Hoje, Piu Piu diz que o que passou, passou, mas sente lá no fundo, uma tristeza de não ter a certeza se dava ou não dava para ele. Faltou coragem, talvez experiência ou até mesmo um padrinho naquela fatídica empreitada, para lhe dar aquele último empurrão. No aconchego do seu travesseiro, quantas vezes ele já pensou que tem tanta gente que não joga nada e virou profissional, porque logo ele, que era um matador de peneiras, não se tornaria um jogador de futebol? Nunca vai saber.
Se houvesse na vida de Piu Piu um momento “De volta para o futuro” (ou para o passado), com o “Marty McFly” e o “Dr. Emmett Brown”, astros marcantes daquele filme inesquecível, lhe dando uma nova chance de reescrever o seu caminho, voltando no tempo momentos antes de entrar naquele ônibus. E se ele pudesse ter as informações e a orientação para realizar aquele teste, do seu próprio “eu”, será que ele seria feliz? Será que também encontraria a sua namorada de novo, que depois virou esposa e teria os seus filhos, que tanto ama? Será que realmente teria uma carreira de sucesso nesse esporte ou teria uma contusão grave ou ainda seria esquecido na penúria de um time pequeno? Ninguém pode responder, nem mesmo ele tem a certeza de que tentaria de novo, a conta já está fechada.

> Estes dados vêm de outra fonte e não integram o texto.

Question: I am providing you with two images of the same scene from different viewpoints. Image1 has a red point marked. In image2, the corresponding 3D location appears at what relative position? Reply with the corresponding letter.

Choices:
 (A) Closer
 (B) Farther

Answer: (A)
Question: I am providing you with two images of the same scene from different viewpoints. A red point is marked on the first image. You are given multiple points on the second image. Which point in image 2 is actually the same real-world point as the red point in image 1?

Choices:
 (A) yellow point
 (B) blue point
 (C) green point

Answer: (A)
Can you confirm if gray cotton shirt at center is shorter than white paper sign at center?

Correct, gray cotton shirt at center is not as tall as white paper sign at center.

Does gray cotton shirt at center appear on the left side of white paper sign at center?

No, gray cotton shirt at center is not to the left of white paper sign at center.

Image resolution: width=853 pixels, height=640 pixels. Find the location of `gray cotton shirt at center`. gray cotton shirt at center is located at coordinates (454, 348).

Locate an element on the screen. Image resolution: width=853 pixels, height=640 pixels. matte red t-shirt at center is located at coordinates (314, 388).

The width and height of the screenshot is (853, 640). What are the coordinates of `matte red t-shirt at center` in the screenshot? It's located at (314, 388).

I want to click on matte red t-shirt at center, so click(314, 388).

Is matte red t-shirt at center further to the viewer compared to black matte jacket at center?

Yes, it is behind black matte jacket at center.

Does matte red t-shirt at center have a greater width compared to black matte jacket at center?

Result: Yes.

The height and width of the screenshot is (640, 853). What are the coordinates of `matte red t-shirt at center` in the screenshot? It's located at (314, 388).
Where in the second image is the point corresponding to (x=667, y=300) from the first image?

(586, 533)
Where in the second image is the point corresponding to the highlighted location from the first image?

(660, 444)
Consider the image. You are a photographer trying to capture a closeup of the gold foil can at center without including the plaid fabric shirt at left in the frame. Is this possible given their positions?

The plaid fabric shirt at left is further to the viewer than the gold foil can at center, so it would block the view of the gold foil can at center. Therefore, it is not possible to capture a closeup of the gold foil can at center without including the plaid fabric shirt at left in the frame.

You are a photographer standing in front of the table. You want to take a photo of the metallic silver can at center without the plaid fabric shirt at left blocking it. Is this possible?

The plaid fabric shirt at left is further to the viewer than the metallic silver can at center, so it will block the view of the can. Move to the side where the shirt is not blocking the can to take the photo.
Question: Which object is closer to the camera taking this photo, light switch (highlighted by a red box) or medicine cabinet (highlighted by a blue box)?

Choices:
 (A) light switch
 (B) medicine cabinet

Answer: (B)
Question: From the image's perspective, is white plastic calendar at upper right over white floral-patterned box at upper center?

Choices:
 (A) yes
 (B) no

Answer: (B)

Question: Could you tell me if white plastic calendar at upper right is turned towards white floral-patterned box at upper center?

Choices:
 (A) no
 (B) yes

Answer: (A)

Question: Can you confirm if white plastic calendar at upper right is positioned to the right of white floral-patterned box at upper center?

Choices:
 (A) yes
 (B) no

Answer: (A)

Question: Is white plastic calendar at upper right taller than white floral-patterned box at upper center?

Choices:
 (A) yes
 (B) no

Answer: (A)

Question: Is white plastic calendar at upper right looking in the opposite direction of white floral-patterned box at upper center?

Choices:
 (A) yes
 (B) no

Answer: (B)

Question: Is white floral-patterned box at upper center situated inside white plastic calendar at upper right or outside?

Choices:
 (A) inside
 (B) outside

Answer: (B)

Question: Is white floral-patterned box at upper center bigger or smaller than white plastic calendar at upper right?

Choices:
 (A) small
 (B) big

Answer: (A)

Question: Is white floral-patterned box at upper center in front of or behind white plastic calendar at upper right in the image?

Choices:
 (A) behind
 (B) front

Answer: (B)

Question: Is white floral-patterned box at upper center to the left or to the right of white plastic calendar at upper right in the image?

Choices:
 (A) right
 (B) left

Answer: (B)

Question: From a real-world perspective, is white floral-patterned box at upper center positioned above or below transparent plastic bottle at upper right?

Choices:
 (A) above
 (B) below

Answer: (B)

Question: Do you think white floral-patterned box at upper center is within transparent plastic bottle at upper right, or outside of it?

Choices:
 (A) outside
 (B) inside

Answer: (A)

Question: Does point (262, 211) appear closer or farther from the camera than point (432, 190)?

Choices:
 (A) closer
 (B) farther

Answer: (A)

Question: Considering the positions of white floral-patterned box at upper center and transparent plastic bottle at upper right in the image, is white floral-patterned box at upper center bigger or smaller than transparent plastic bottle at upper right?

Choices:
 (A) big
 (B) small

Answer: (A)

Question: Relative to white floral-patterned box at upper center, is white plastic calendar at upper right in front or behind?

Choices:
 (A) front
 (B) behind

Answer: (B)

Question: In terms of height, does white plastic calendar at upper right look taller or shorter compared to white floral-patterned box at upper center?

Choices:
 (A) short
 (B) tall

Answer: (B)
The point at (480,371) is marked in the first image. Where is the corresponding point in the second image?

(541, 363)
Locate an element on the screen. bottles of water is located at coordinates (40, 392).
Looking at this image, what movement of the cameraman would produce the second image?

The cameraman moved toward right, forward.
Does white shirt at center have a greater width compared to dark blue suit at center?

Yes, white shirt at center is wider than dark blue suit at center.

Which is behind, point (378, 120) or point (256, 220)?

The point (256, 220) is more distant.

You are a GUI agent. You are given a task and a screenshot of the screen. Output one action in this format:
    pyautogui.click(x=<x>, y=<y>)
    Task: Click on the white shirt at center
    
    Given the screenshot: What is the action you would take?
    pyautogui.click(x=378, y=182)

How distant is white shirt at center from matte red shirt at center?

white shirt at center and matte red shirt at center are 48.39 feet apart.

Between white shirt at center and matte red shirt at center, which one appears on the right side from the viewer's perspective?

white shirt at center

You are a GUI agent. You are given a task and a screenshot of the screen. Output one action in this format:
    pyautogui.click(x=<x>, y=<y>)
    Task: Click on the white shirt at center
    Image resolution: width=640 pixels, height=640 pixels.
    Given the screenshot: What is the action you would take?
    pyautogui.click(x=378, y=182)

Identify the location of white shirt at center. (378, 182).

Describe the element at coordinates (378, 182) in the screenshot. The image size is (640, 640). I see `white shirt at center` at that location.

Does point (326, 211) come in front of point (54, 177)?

O mundo das peneiras é feito muito mais de momentos triste do que felizes, um funil apertadíssimo separa os homens dos meninos, muita gente boa fica pelo caminho, é lugar para casca grossa, a bola vira prato de comida e não dá tempo para dúvidas. Reparem que raramente vemos jogadores de futebol de origem rica ou de classe média alta, em sua grande maioria, são os meninos mais carentes que vingam, aquele que não tem plano “B”, não há escola para oferecer outro caminho, empresa da família ou qualquer outra opção para largar o objetivo e partir para outra, é dá ou desce.
A história do Piu Piu não é única, tampouco inédita. Na verdade ela é baseada em fatos reais, ocorridos com o Serginho 5bocas ou se preferirem, com o “Piu Piu”, da Dona Jalderia (sua mãe), do Seu Domingos (seu pai) e de seus queridos irmãos Jorge, Geraldo, Marcos (in memoriam), Graça, Dolores e Consuelo.
Ô tempo bão!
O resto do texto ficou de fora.